(Dataset entries)
"""

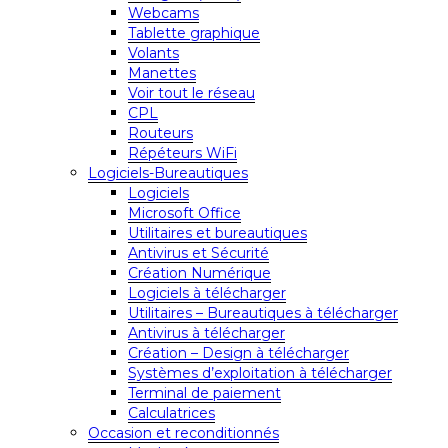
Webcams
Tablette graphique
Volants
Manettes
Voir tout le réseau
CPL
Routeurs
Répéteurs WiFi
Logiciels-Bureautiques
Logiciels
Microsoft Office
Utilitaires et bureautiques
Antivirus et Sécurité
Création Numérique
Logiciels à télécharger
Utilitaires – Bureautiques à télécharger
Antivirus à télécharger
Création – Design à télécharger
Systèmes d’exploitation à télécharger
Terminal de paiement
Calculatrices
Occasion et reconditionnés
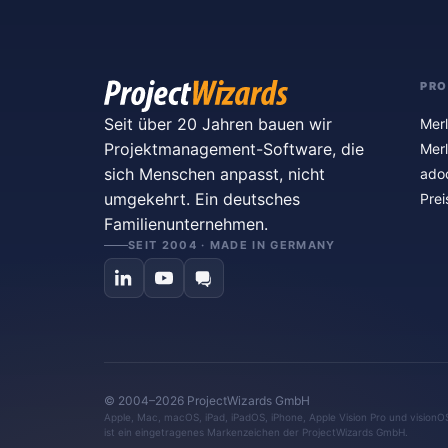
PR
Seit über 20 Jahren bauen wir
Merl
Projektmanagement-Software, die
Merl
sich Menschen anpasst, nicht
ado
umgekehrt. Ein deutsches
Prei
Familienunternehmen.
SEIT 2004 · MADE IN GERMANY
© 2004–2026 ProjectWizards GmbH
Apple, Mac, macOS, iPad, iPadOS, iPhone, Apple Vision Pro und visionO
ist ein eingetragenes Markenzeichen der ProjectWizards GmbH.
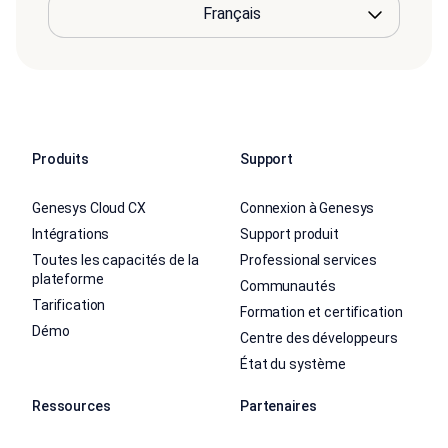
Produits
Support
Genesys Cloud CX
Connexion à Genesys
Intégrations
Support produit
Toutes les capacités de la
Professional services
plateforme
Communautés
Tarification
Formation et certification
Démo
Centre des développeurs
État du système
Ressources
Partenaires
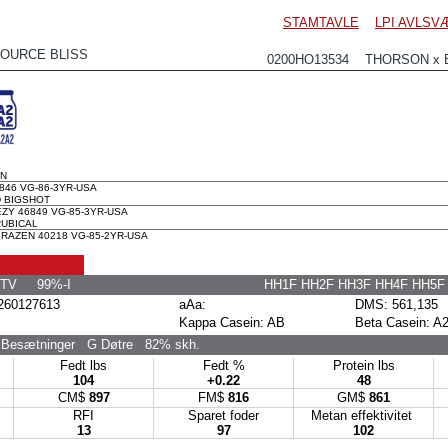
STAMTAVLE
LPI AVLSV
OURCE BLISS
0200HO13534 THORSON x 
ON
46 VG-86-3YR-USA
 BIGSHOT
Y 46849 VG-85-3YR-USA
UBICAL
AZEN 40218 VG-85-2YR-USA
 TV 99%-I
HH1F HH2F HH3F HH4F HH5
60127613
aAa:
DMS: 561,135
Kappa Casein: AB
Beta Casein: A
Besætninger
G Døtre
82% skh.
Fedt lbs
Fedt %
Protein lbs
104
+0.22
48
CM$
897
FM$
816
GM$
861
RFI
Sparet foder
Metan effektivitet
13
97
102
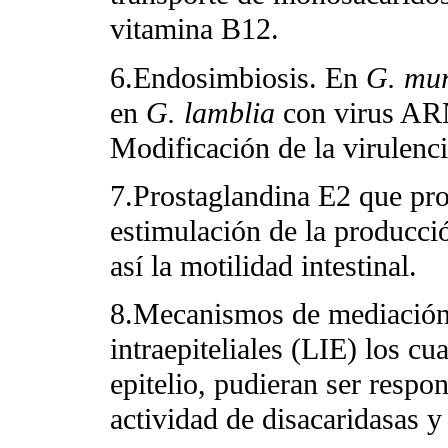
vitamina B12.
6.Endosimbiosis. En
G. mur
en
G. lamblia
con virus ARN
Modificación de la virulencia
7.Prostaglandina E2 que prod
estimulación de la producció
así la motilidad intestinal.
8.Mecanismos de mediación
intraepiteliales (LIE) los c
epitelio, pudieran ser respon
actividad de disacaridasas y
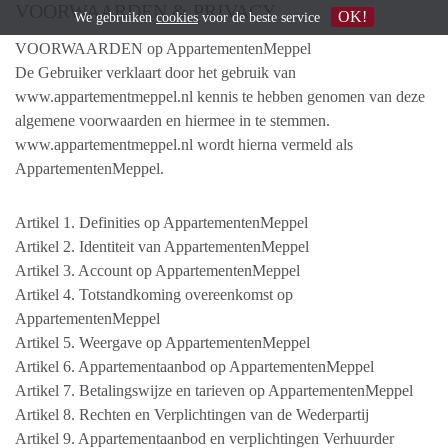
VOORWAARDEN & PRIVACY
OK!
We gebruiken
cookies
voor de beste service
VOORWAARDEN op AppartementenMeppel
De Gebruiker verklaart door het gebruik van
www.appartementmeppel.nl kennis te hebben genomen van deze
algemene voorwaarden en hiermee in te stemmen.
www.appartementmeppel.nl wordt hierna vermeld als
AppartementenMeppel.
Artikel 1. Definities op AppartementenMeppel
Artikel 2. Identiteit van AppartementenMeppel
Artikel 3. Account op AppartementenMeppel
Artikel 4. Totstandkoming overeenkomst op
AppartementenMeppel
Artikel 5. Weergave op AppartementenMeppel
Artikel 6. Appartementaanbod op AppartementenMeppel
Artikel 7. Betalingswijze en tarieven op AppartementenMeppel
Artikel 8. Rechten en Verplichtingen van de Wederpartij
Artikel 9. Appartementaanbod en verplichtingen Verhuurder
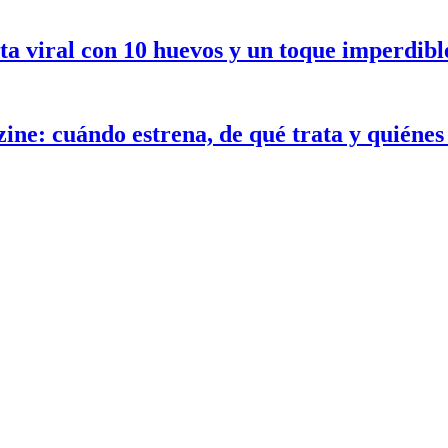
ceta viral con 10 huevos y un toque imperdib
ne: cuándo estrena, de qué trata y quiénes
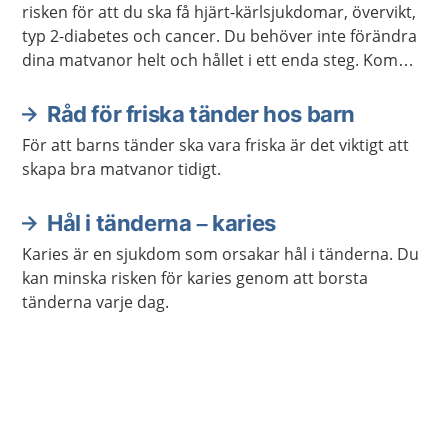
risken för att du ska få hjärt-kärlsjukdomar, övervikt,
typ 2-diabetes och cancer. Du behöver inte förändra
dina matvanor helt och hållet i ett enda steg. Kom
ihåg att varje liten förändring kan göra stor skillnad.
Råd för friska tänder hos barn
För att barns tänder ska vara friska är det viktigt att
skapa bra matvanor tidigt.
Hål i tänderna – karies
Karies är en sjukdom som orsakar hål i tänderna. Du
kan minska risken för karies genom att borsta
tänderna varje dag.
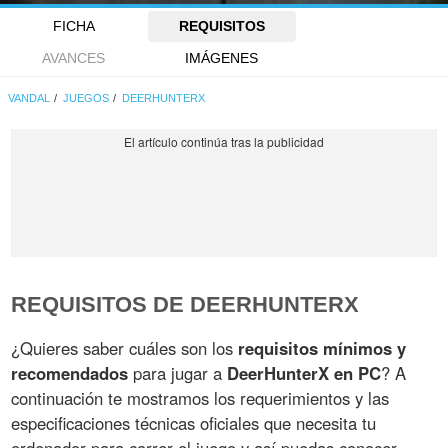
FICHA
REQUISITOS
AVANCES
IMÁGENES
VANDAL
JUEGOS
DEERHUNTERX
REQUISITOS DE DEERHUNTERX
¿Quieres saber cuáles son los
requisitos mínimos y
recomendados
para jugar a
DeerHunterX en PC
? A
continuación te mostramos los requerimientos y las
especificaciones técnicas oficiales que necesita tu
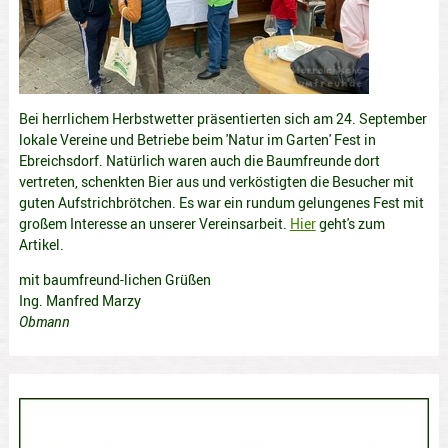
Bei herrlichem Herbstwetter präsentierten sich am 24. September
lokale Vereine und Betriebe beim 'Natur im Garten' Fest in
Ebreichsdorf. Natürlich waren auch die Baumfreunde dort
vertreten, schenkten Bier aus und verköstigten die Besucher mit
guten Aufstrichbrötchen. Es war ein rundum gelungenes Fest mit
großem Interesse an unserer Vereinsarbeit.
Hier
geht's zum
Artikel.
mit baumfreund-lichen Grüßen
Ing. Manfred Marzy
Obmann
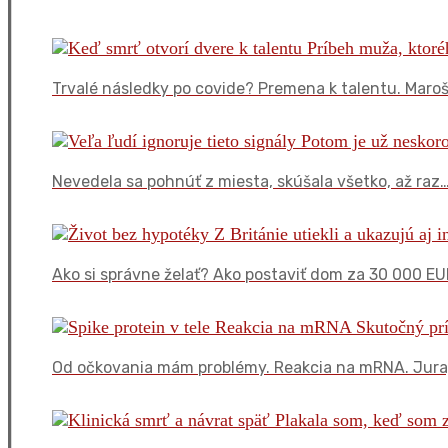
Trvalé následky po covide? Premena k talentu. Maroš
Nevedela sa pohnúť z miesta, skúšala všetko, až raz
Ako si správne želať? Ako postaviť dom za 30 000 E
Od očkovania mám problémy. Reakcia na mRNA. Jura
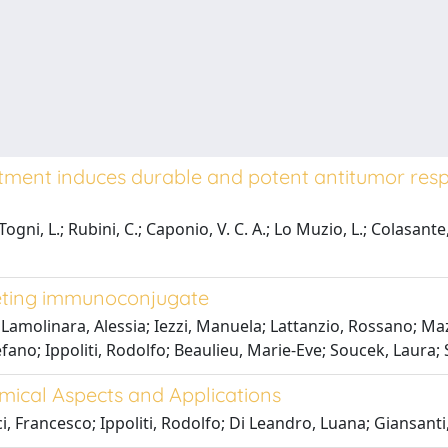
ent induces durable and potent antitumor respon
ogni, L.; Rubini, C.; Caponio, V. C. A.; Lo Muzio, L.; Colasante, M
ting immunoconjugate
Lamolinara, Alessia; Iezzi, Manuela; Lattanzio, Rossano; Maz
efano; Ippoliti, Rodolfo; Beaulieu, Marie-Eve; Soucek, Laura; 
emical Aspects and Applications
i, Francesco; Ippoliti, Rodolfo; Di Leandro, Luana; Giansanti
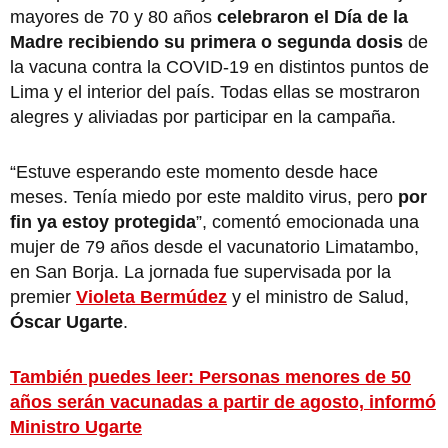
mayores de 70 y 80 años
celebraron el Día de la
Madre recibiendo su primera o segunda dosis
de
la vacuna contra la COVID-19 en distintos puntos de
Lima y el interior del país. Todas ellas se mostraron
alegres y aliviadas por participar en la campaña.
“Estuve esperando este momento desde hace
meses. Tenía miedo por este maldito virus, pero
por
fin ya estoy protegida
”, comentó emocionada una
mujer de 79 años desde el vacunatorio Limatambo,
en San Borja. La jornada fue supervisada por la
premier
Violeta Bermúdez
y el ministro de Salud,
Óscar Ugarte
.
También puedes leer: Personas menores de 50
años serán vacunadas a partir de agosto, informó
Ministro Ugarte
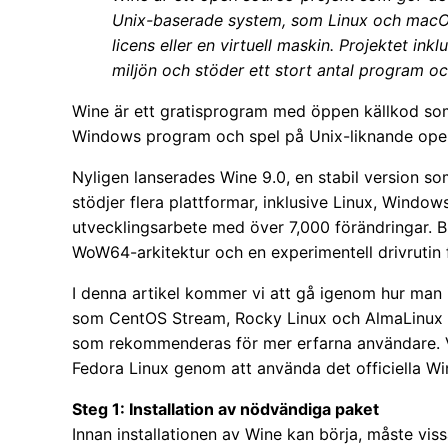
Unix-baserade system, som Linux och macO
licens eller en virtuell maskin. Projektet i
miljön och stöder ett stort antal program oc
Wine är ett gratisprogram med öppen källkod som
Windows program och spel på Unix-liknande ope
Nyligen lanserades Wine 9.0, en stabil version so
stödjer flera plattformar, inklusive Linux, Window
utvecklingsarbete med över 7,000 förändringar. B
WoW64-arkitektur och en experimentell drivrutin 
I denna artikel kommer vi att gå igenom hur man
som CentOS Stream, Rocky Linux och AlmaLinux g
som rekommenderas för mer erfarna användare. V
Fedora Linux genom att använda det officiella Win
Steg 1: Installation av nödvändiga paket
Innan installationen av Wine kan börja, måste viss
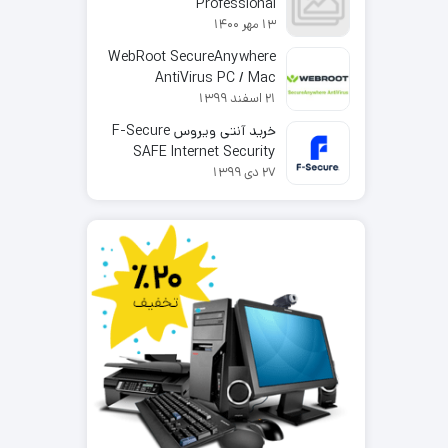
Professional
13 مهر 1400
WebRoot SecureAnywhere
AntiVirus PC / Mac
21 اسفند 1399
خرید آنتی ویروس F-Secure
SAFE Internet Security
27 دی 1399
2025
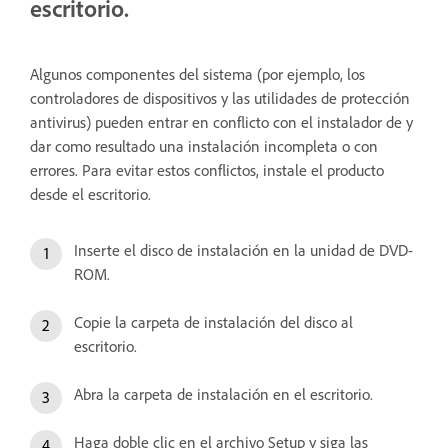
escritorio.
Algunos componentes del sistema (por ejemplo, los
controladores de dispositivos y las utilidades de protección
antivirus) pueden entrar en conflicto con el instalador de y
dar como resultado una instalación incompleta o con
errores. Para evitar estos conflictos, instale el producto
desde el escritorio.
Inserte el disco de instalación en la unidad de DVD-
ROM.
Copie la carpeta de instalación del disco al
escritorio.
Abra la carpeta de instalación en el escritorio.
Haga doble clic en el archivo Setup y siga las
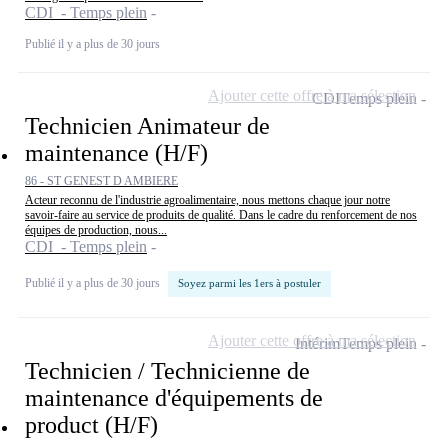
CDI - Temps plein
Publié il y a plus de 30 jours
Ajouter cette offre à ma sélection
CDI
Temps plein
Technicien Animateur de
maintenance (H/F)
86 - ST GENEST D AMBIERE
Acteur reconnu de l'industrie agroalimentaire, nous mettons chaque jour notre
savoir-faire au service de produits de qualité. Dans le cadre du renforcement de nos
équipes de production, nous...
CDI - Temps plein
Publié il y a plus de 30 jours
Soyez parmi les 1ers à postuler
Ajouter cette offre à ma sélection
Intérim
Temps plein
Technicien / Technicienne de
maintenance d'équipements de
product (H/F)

"""

What to do: Quote the records above in full, dropping each picture.

Task result:
Webcams
Tablette graphique
Volants
Manettes
Voir tout le réseau
CPL
Routeurs
Répéteurs WiFi
Logiciels-Bureautiques
Logiciels
Microsoft Office
Utilitaires et bureautiques
Antivirus et Sécurité
Création Numérique
Logiciels à télécharger
Utilitaires – Bureautiques à télécharger
Antivirus à télécharger
Création – Design à télécharger
Systèmes d’exploitation à télécharger
Terminal de paiement
Calculatrices
Occasion et reconditionnés
PR
Seit über 20 Jahren bauen wir
Merl
Projektmanagement-Software, die
Merl
sich Menschen anpasst, nicht
ado
umgekehrt. Ein deutsches
Prei
Familienunternehmen.
SEIT 2004 · MADE IN GERMANY
© 2004–2026 ProjectWizards GmbH
Apple, Mac, macOS, iPad, iPadOS, iPhone, Apple Vision Pro und visionO
ist ein eingetragenes Markenzeichen der ProjectWizards GmbH.
Produits
Support
Genesys Cloud CX
Connexion à Genesys
Intégrations
Support produit
Toutes les capacités de la
Professional services
plateforme
Communautés
Tarification
Formation et certification
Démo
Centre des développeurs
État du système
Ressources
Partenaires
STAMTAVLE
LPI AVLSV
OURCE BLISS
0200HO13534 THORSON x 
ON
46 VG-86-3YR-USA
 BIGSHOT
Y 46849 VG-85-3YR-USA
UBICAL
AZEN 40218 VG-85-2YR-USA
 TV 99%-I
HH1F HH2F HH3F HH4F HH5
60127613
aAa:
DMS: 561,135
Kappa Casein: AB
Beta Casein: A
Besætninger
G Døtre
82% skh.
Fedt lbs
Fedt %
Protein lbs
104
+0.22
48
CM$
897
FM$
816
GM$
861
RFI
Sparet foder
Metan effektivitet
13
97
102
vitamina B12.
6.Endosimbiosis. En
G. mur
en
G. lamblia
con virus ARN
Modificación de la virulencia
7.Prostaglandina E2 que prod
estimulación de la producció
así la motilidad intestinal.
8.Mecanismos de mediación
intraepiteliales (LIE) los c
epitelio, pudieran ser respon
actividad de disacaridasas y
VOORWAARDEN & PRIVACY
OK!
We gebruiken
cookies
voor de beste service
VOORWAARDEN op AppartementenMeppel
De Gebruiker verklaart door het gebruik van
www.appartementmeppel.nl kennis te hebben genomen van deze
algemene voorwaarden en hiermee in te stemmen.
www.appartementmeppel.nl wordt hierna vermeld als
AppartementenMeppel.
Artikel 1. Definities op AppartementenMeppel
Artikel 2. Identiteit van AppartementenMeppel
Artikel 3. Account op AppartementenMeppel
Artikel 4. Totstandkoming overeenkomst op
AppartementenMeppel
Artikel 5. Weergave op AppartementenMeppel
Artikel 6. Appartementaanbod op AppartementenMeppel
Artikel 7. Betalingswijze en tarieven op AppartementenMeppel
Artikel 8. Rechten en Verplichtingen van de Wederpartij
Artikel 9. Appartementaanbod en verplichtingen Verhuurder
ceta viral con 10 huevos y un toque imperdib
ne: cuándo estrena, de qué trata y quiénes
risken för att du ska få hjärt-kärlsjukdomar, övervikt,
typ 2-diabetes och cancer. Du behöver inte förändra
dina matvanor helt och hållet i ett enda steg. Kom
ihåg att varje liten förändring kan göra stor skillnad.
Råd för friska tänder hos barn
För att barns tänder ska vara friska är det viktigt att
skapa bra matvanor tidigt.
Hål i tänderna – karies
Karies är en sjukdom som orsakar hål i tänderna. Du
kan minska risken för karies genom att borsta
tänderna varje dag.
FICHA
REQUISITOS
AVANCES
IMÁGENES
VANDAL
JUEGOS
DEERHUNTERX
REQUISITOS DE DEERHUNTERX
¿Quieres saber cuáles son los
requisitos mínimos y
recomendados
para jugar a
DeerHunterX en PC
? A
continuación te mostramos los requerimientos y las
especificaciones técnicas oficiales que necesita tu
Bei herrlichem Herbstwetter präsentierten sich am 24. September
lokale Vereine und Betriebe beim 'Natur im Garten' Fest in
Ebreichsdorf. Natürlich waren auch die Baumfreunde dort
vertreten, schenkten Bier aus und verköstigten die Besucher mit
guten Aufstrichbrötchen. Es war ein rundum gelungenes Fest mit
großem Interesse an unserer Vereinsarbeit.
Hier
geht's zum
Artikel.
mit baumfreund-lichen Grüßen
Ing. Manfred Marzy
Obmann
Trvalé následky po covide? Premena k talentu. Maroš
Nevedela sa pohnúť z miesta, skúšala všetko, až raz
Ako si správne želať? Ako postaviť dom za 30 000 E
Od očkovania mám problémy. Reakcia na mRNA. Jura
ent induces durable and potent antitumor respon
ogni, L.; Rubini, C.; Caponio, V. C. A.; Lo Muzio, L.; Colasante, M
ting immunoconjugate
Lamolinara, Alessia; Iezzi, Manuela; Lattanzio, Rossano; Maz
efano; Ippoliti, Rodolfo; Beaulieu, Marie-Eve; Soucek, Laura; 
emical Aspects and Applications
i, Francesco; Ippoliti, Rodolfo; Di Leandro, Luana; Giansanti
mayores de 70 y 80 años
celebraron el Día de la
Madre recibiendo su primera o segunda dosis
de
la vacuna contra la COVID-19 en distintos puntos de
Lima y el interior del país. Todas ellas se mostraron
alegres y aliviadas por participar en la campaña.
“Estuve esperando este momento desde hace
meses. Tenía miedo por este maldito virus, pero
por
fin ya estoy protegida
”, comentó emocionada una
mujer de 79 años desde el vacunatorio Limatambo,
en San Borja. La jornada fue supervisada por la
premier
Violeta Bermúdez
y el ministro de Salud,
Óscar Ugarte
.
También puedes leer: Personas menores de 50
años serán vacunadas a partir de agosto, informó
Ministro Ugarte
Unix-baserade system, som Linux och macO
licens eller en virtuell maskin. Projektet i
miljön och stöder ett stort antal program oc
Wine är ett gratisprogram med öppen källkod som
Windows program och spel på Unix-liknande ope
Nyligen lanserades Wine 9.0, en stabil version so
stödjer flera plattformar, inklusive Linux, Window
utvecklingsarbete med över 7,000 förändringar. B
WoW64-arkitektur och en experimentell drivrutin 
I denna artikel kommer vi att gå igenom hur man
som CentOS Stream, Rocky Linux och AlmaLinux g
som rekommenderas för mer erfarna användare. V
Fedora Linux genom att använda det officiella Win
Steg 1: Installation av nödvändiga paket
Innan installationen av Wine kan börja, måste viss
Professional
13 مهر 1400
WebRoot SecureAnywhere
AntiVirus PC / Mac
21 اسفند 1399
خرید آنتی ویروس F-Secure
SAFE Internet Security
27 دی 1399
2025
escritorio.
Algunos componentes del sistema (por ejemplo, los
controladores de dispositivos y las utilidades de protección
antivirus) pueden entrar en conflicto con el instalador de y
dar como resultado una instalación incompleta o con
errores. Para evitar estos conflictos, instale el producto
desde el escritorio.
Inserte el disco de instalación en la unidad de DVD-
ROM.
Copie la carpeta de instalación del disco al
escritorio.
Abra la carpeta de instalación en el escritorio.
Haga doble clic en el archivo Setup y siga las
CDI - Temps plein
Publié il y a plus de 30 jours
Ajouter cette offre à ma sélection
CDI
Temps plein
Technicien Animateur de
maintenance (H/F)
86 - ST GENEST D AMBIERE
Acteur reconnu de l'industrie agroalimentaire, nous mettons chaque jour notre
savoir-faire au service de produits de qualité. Dans le cadre du renforcement de nos
équipes de production, nous...
CDI - Temps plein
Publié il y a plus de 30 jours
Soyez parmi les 1ers à postuler
Ajouter cette offre à ma sélection
Intérim
Temps plein
Technicien / Technicienne de
maintenance d'équipements de
product (H/F)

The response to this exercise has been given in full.